Description of the task: Please list every line of the rows below that contains the string "Find", and copy each such line in full.
>>
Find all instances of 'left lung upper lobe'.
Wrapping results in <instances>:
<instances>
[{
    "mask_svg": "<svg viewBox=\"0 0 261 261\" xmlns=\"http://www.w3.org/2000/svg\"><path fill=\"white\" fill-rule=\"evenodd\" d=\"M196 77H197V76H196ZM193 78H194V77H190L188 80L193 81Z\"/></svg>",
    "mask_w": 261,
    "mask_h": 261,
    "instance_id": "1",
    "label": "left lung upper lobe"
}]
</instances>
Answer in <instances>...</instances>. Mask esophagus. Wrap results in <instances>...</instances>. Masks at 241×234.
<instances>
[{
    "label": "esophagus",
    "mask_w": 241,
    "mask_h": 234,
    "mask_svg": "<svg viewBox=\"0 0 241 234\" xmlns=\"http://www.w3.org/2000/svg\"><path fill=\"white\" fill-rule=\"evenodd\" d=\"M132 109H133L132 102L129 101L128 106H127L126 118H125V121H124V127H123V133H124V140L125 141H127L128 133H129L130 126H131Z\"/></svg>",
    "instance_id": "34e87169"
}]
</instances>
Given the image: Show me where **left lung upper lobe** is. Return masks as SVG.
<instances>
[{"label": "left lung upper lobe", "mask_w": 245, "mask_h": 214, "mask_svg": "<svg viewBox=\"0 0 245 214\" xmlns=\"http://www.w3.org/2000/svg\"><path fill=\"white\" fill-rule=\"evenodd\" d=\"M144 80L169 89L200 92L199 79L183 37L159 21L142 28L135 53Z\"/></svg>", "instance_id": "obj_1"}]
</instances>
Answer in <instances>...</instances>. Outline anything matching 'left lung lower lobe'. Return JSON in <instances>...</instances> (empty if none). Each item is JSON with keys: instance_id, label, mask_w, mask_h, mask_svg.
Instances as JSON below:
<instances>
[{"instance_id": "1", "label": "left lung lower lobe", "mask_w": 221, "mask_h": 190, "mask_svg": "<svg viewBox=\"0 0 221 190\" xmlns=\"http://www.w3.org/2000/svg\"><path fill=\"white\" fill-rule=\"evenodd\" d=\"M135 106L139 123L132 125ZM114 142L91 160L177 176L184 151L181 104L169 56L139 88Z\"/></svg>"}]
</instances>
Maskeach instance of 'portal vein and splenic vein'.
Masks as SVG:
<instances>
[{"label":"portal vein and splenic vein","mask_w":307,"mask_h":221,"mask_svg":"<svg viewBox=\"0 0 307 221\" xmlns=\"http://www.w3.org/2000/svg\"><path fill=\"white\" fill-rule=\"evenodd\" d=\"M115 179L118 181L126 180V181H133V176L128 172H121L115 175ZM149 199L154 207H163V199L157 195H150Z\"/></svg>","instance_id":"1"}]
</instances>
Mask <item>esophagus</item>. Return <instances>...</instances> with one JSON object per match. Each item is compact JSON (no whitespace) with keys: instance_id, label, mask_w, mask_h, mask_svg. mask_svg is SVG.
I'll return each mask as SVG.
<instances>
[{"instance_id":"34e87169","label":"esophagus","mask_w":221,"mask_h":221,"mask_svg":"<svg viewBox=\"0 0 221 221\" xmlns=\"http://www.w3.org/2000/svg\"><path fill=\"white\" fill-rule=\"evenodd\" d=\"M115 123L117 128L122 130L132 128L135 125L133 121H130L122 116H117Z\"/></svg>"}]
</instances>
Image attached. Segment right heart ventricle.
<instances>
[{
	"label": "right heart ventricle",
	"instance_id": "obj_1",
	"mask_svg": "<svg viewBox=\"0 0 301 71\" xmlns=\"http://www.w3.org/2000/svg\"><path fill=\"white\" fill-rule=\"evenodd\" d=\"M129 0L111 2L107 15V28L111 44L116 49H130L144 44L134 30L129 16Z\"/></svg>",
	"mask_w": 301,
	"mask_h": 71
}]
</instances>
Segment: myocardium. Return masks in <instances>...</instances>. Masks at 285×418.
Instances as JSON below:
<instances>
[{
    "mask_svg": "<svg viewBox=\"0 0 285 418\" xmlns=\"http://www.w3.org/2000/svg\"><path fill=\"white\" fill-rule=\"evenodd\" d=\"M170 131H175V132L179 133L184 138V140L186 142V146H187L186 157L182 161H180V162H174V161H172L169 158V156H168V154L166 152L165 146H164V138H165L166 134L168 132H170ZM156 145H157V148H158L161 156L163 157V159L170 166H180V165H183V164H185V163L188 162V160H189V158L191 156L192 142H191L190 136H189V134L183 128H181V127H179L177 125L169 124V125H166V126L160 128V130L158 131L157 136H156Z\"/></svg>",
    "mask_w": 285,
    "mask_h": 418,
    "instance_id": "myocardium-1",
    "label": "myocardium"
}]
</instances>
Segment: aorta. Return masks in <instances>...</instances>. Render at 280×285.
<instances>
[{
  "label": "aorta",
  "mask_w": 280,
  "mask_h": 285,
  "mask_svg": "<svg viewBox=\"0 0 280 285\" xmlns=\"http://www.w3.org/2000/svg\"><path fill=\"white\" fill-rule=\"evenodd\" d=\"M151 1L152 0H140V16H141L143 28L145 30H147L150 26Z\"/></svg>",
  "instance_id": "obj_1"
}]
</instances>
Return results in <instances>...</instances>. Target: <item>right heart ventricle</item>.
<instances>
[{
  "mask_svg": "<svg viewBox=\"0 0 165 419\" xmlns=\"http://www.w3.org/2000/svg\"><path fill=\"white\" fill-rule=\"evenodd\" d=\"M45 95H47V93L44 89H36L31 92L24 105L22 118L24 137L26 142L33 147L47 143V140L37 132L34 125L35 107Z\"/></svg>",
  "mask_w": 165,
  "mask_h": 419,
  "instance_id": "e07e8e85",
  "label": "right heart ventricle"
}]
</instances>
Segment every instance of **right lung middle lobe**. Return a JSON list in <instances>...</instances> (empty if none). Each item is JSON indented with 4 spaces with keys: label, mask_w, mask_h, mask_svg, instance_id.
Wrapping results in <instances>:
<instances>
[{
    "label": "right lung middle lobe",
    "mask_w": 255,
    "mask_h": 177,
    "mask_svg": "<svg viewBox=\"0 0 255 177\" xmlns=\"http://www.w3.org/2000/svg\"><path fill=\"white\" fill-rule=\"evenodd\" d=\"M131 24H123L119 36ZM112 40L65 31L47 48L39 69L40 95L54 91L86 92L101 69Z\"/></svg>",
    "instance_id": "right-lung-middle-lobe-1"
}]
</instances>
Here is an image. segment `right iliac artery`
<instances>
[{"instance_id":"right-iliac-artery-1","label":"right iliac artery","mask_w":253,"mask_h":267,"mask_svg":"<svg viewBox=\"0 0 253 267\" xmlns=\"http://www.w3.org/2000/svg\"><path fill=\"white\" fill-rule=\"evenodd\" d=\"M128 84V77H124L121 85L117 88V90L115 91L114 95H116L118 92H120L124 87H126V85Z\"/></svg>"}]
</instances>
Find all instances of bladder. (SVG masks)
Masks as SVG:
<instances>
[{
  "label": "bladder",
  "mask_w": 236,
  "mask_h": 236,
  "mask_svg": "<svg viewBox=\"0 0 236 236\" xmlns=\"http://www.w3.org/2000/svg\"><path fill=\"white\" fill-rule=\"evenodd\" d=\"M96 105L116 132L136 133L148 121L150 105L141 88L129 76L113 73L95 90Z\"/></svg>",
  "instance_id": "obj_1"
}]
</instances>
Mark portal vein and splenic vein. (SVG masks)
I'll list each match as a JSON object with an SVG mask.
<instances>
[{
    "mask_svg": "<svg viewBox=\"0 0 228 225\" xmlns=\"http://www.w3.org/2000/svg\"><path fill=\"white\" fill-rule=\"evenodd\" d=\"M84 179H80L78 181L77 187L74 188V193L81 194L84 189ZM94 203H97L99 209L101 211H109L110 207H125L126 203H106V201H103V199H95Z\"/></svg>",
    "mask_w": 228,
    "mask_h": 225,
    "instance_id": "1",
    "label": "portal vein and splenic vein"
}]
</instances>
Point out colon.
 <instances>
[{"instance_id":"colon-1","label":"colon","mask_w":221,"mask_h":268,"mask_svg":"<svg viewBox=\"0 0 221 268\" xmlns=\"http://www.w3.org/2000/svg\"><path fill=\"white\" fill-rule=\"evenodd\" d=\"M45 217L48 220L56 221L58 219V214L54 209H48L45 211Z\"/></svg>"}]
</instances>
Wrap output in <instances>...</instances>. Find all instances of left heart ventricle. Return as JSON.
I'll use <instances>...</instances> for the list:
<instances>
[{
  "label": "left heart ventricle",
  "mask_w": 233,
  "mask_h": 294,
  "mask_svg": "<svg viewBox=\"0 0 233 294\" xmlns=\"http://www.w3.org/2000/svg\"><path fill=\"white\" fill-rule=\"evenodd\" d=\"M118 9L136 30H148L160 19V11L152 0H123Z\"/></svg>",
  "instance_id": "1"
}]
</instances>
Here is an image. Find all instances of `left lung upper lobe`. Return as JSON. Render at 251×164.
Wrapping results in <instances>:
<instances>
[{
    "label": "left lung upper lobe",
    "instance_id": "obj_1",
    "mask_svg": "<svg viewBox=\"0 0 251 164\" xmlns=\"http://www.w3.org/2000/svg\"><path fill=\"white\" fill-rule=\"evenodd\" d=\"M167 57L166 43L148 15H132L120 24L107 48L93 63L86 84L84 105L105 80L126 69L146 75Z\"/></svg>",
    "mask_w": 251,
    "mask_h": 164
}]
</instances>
<<
Response to the exercise:
Find all instances of 'left lung upper lobe'.
Find all instances of bladder. (SVG masks)
Wrap output in <instances>...</instances>. Find all instances of left heart ventricle. Return as JSON.
Here is an image. Find all instances of `left lung upper lobe`. Return as JSON. Render at 251×164.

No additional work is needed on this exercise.